I thought that a fight might break out on the train today.  One bloke was shouting at some passengers to move down the carriage.  A reasonable request, but it was delivered in an extremely aggressive and rude way.  We just don't need this on our morning commutes.

When we finally arrived at Flinders Street, we were faced with another wait to get through the ticket barriers.  Some bright spark from Metro (hmm, does Metro employ bright sparks?) has decided to set several barriers to one-way traffic only.  I can see the logic (allowing passengers to enter the station when a wall of passengers is trying to exit it), but Metro has got the balance completely wrong.  There were several ticket barriers standing idle whilst a footy crowd of passengers tried to squeeze through the open gates.  Whatever Metro are trying to do here, it isn't working.

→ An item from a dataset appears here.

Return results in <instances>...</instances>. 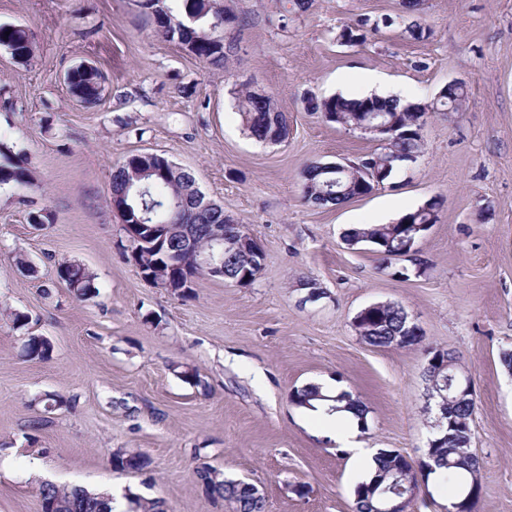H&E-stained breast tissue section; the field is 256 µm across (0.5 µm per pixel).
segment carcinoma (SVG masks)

I decided to speak with a Metro staffer to voice my concerns about the new flawed system, hoping that they would take it on board and pass on to management.  In the end I spoke to 3 Metro people.  Here are a noteworthy parts of my discussions.

Metro Worker 1 (MW1) - "they are experimenting".  Me - "but you agree that it isn't working". MW1 - "I can't comment".  Me - "but it's obvious isn't it - you can see the crowd?". MW1 - "I can't let you through, you'll have to queue up over there."  Me - "I don't want you to let me through, I just want you to acknowledge that it's not working."

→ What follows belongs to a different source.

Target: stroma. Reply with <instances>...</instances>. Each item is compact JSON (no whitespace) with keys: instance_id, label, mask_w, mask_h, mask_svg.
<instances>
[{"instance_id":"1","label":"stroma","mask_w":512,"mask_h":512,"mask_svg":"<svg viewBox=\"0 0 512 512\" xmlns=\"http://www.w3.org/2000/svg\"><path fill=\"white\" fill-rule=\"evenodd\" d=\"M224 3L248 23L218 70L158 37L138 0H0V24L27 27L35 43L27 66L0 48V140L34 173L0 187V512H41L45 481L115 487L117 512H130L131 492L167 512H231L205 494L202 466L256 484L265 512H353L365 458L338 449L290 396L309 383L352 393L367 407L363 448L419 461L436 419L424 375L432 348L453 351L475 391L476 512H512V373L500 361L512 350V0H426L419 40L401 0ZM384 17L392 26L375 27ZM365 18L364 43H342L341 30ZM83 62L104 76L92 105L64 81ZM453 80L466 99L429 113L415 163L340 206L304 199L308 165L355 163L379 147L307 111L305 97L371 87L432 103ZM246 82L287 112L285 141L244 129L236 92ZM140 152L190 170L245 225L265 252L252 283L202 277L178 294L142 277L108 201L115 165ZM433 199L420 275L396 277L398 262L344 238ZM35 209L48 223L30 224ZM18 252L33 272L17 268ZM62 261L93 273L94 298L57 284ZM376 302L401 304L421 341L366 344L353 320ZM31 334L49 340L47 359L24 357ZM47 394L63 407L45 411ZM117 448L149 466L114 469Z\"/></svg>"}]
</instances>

I joined the queue.  It was barely moving, and I hate crowds, so I went to the Metro desk in the middle of Flinders Street concourse.

Me - "I'd like to give you some feedback".  MW2 - "I can't take feedback, here is a form, you can email them."  Me - "but i think you need to see this, just look at the crowds trying to get out of the station, the new system isn't working". MW2 - "I can't do anything about it, you'll have to email feedback".  Me (frustrated now) - "but you work for Metro, you can see there is a problem, why can't you give feedback internally?". MW2 - "it's not my job, I'm on a contract".

MW3 - "Yes, I see there is a problem".  (Hooray, finally!).  MW3 - "The problem is that they built a wall here, when they should have put more barriers in." 

At this point, exasperated, I realised that I was wasting my breath and making myself even later for work.  MW3 recognised that there was a problem, but couldn't admit that it was the system that Metro were using. Instead he blamed the wall.  That wall has been there for over 10 years (probably much longer).  I agree that more barriers would be better than the wall, but we need something to hold the roof up.  What we don't need is incompetent Metro management, experimenting with passenger flows during morning rush hours.